The last three days have been a clumsy stumble through my thoughts and over my feet, and suddenly I’m gripped with almost paralyzing fear. I expected to feel profound sadness, but I didn’t know I’d get this scared. Fear over absolutely nothing and then everything all at once. It’s like a scene in a movie where you suddenly notice the ghost of a little girl peeking inside the window.
This morning at 5 AM the smoke detectors in my room and Leta’s room started beeping. The piercing sound lasted about ten seconds and then stopped just as abruptly as it had started. Five minutes later the smoke detector in Marlo’s room followed suit. This duet between sets of detectors continued every five minutes, and I held Leta in my arms the entire time, her body trembling with the idea that the house was about to burn down, her quivering lower lip a physical manifestation of what is going on inside my heart.

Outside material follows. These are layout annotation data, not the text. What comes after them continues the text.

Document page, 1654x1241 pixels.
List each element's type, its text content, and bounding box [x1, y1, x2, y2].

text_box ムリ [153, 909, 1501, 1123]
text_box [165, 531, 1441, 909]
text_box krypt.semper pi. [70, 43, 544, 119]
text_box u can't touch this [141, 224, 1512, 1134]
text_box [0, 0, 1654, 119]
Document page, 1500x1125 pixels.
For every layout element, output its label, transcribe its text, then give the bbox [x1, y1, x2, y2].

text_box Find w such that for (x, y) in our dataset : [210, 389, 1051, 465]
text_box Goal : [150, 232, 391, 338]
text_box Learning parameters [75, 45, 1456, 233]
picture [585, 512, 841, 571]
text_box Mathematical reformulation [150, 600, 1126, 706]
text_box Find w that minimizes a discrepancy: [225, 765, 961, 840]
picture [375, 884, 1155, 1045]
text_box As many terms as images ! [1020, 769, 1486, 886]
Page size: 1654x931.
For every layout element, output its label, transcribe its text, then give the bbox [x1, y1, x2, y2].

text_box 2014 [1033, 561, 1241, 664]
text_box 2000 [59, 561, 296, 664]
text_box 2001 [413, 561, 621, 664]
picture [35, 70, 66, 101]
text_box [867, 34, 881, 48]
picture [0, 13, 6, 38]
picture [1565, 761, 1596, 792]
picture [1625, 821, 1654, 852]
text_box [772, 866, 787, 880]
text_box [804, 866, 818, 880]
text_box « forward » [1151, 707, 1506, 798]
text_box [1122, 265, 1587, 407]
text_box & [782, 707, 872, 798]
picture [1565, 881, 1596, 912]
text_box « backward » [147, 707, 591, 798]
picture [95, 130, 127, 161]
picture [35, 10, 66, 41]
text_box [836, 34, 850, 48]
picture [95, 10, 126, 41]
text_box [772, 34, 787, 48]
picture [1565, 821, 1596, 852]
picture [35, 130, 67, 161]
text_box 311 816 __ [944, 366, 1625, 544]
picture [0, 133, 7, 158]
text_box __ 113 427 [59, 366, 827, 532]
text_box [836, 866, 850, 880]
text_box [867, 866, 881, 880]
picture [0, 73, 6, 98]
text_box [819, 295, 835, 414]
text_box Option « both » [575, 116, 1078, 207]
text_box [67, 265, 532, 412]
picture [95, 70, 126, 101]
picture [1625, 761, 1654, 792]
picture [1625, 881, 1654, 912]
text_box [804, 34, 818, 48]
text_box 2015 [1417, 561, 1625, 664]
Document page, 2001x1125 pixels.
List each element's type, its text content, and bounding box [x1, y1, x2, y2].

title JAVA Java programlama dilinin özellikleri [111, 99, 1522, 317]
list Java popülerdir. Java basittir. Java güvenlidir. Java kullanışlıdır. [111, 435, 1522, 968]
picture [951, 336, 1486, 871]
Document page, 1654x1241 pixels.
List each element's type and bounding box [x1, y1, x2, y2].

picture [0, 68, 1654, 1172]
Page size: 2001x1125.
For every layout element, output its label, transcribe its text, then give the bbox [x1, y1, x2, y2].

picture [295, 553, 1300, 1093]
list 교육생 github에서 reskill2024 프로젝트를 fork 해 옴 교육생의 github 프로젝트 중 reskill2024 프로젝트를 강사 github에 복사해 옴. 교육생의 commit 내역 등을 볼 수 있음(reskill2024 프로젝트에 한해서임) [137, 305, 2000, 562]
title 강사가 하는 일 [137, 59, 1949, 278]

I turned on the monitor to check on Marlo, and since she was just lying in her crib singing Twinkle Twinkle Little Star — well, a sort of warbling hybrid of that and the Isty Bitsy Spider because songs are just continuations of other songs, it’s all just music to her — I decided to leave her to her party while Leta and I checked the house to see if anything was amiss. She gripped my leg as I walked, the same way I used to grip my mother’s leg when I was scared. My older child looks almost nothing like me, but the differences stop there. Every molecule of blood in our bodies flows to a shared rhythm.
Nothing in the house was out of place, and while I looked at the map of circuit breakers in the basement with my wild-haired miniature worrier wrapped around my waist the smoke detectors decided to go back to sleep.
“Why did they make that noise, Mom?” she asked.
I shrugged. “I’m not sure,” I answered. “I guess they just malfunctioned.”
“But why?” she pressed.
“I don’t know, Leta,” I said. “I’m sorry. Sometimes I just don’t know the answer.”